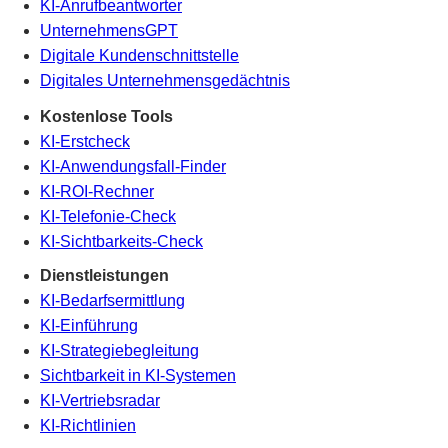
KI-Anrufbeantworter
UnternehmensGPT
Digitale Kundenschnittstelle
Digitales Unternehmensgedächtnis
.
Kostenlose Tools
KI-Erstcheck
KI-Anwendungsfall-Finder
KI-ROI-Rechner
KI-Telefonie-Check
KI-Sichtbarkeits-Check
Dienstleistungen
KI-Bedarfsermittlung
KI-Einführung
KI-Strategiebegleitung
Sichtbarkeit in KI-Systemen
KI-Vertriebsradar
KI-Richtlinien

- - -

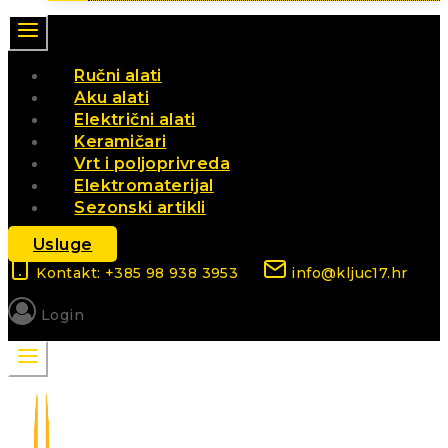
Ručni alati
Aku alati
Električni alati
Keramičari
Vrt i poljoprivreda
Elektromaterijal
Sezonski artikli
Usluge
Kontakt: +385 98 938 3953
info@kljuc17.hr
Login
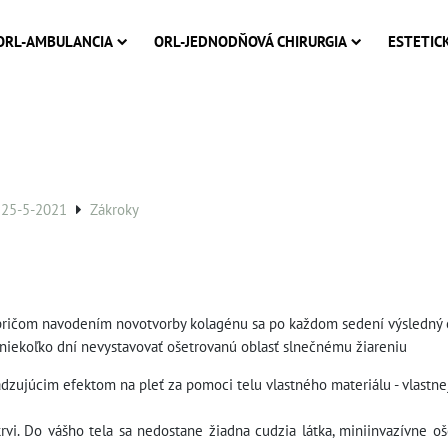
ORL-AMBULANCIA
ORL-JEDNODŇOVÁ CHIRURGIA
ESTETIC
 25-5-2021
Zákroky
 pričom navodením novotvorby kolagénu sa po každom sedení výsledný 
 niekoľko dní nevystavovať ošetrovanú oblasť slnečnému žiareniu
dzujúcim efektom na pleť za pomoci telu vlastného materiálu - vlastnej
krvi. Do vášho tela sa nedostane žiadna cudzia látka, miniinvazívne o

- - -

**YOUR OBJECTIVE:** Can you retype, character for character, the lines in the records running from the one containing "KI-Anrufbeantworter" through the one containing "KI-Richtlinien"?

**EXERCISE RESPONSE:**
KI-Anrufbeantworter
UnternehmensGPT
Digitale Kundenschnittstelle
Digitales Unternehmensgedächtnis
.
Kostenlose Tools
KI-Erstcheck
KI-Anwendungsfall-Finder
KI-ROI-Rechner
KI-Telefonie-Check
KI-Sichtbarkeits-Check
Dienstleistungen
KI-Bedarfsermittlung
KI-Einführung
KI-Strategiebegleitung
Sichtbarkeit in KI-Systemen
KI-Vertriebsradar
KI-Richtlinien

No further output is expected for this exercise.